Posted by: J. C. Fisher on Friday, 16 June 2006 at 11:05pm BST

We've tried in every way possible to politely listen, do what is asked of us and move on, but it seems nothing is going to be enough until TEC prostrates itself in abject penance and agrees to the terms everybody else seems to want to put on us. We've tried to listen -- which is more than most in the Communion have done.

Tell me, what has been said to the Primates who cross the provincial lines without permission as per the Windsor Report? What has been said to the provinces where listening to the GLBT folk isn't even a remote possibility much less even attempted? That was in not just the Windsor Report but also the Lambeth statement that so many hold up as right up there with the four gospels and parts of Leviticus. There seems to be a tacit encouragement to dissent by primates and bishops outside TEC while holding TEC to not just the spirit but the letter of some report that doesn't have the force of law and only recommends, not commands. Why is this so? And why is that okay?

TEC has not said "we have no need of you" to those who disagree with her, unlike many who have given her that message.
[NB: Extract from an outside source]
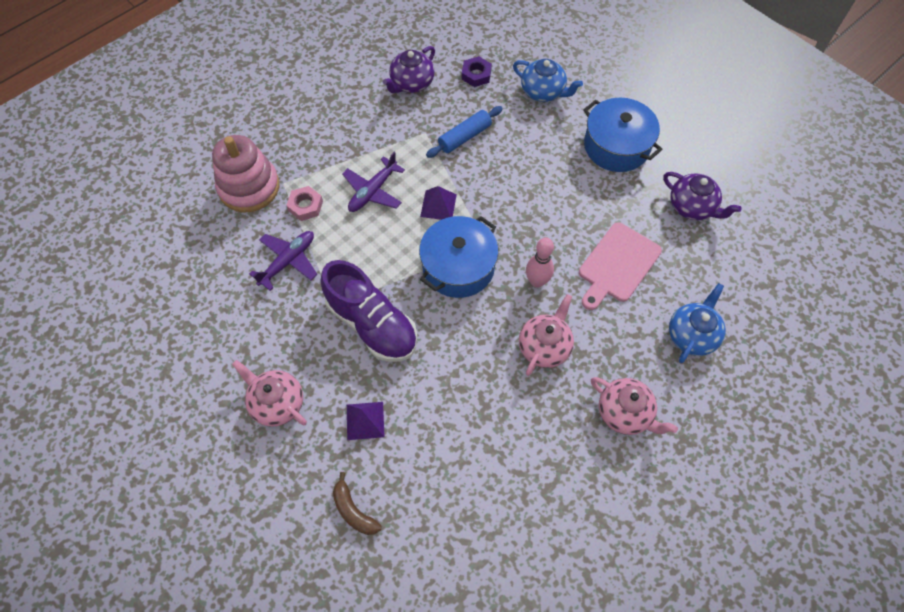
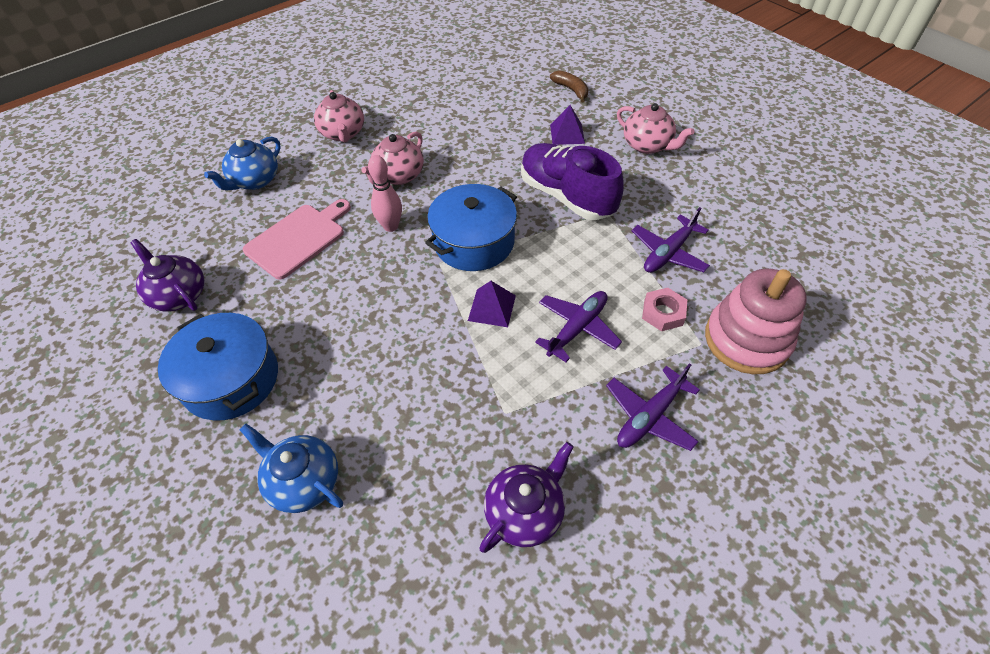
camera: 175 degrees left, 10 degrees down
blue rolling pin [426,106,503,158] -> none
purple nut [462,56,492,87] -> none
pink teapot [591,377,678,435] -> pink teapot turned 150 degrees counterclockwise [314,90,364,142]
none -> purple plane [606,363,700,451]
In a way I wish our bishops and deputies would tell the dissenters both here and abroad to go sit on top of tallest spire of Canterbury Cathedral (if it has spires, if not, I'm sure there's a cathedral somewhere that has them) and twirl. But we won't do that becuase that's too close to saying "we have no need of you" and that would hurt us more than help us. We know we need the dissenters -- but they have no need of us. It's a pity that bit of scripture about each part of the body being important and needing every other part is tossed aside and the Windsor Report (not to mention the parts of Lambeth 1.10 that support the dissenter's positions) is put right up there next to the Gospels and bits of Leviticus as absolutely the line in the sand which cannot be crossed or even fudged.
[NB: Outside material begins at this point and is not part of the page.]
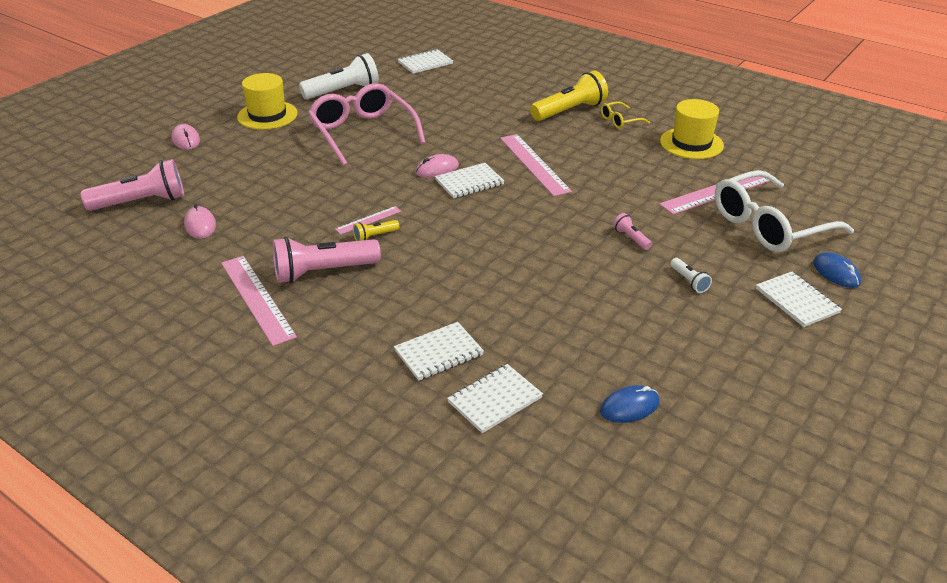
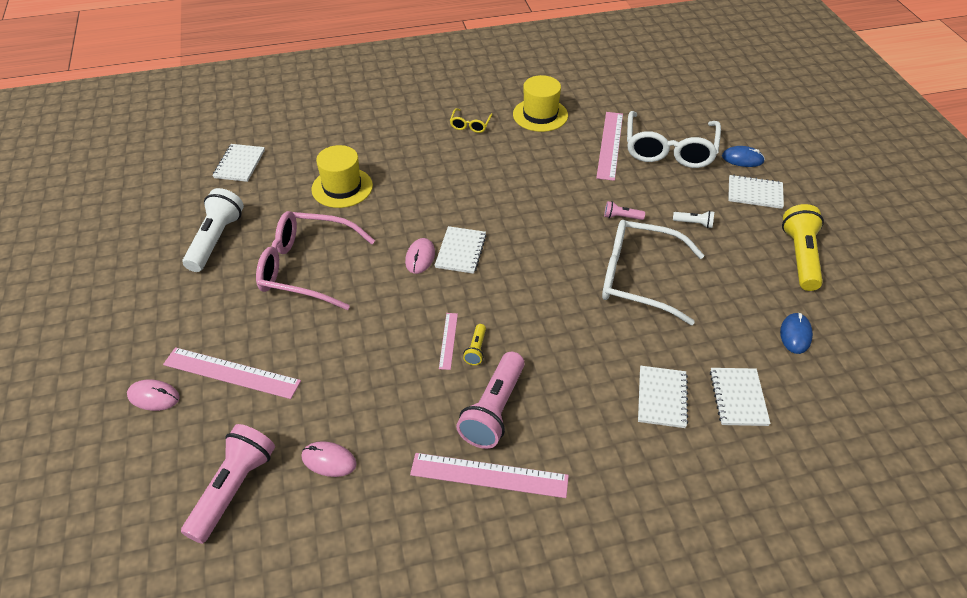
camera: 50 degrees left, 10 degrees up
yellow hat [237,73,298,130] -> yellow hat moved to [311,145,373,208]
pink ruler [500,134,572,196] -> pink ruler moved to [163,347,301,399]
yellow flashlight [530,71,608,121] -> yellow flashlight moved to [782,204,824,291]
none -> white glasses [602,220,704,325]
Posted by: mumcat on Saturday, 17 June 2006 at 1:43am BST

Steven writes: `That is what is at issue right now: Where does ECUSA (TEC) stand, not whether ECUSA (TEC) would like to continue in the Anglican Communion. To be sure, the first issue will doubtless impact the second. However, a wishy washy statement will probably cause almost as much damage as a bold assertion of the liberal position (as everyone will see wishy washy as just another unreliable bit of ECUSA fudge). So, why not go on and stand on principle for a change????'

What makes you think any "liberals" are not saying what they mean?

Have you read http://en.wikipedia.org/wiki/ECUSA#Beliefs_and_Practices recently?

`PS-Tim, I won't be losing any sleep over whether you "tolerate" me or not, particularly as I am content that there are already plenty of areas where you would find me "intolerable".--'

Pity, actually, because some of us are out to have fellowship with lots of folks but you've just demonstrated you're in favour of division.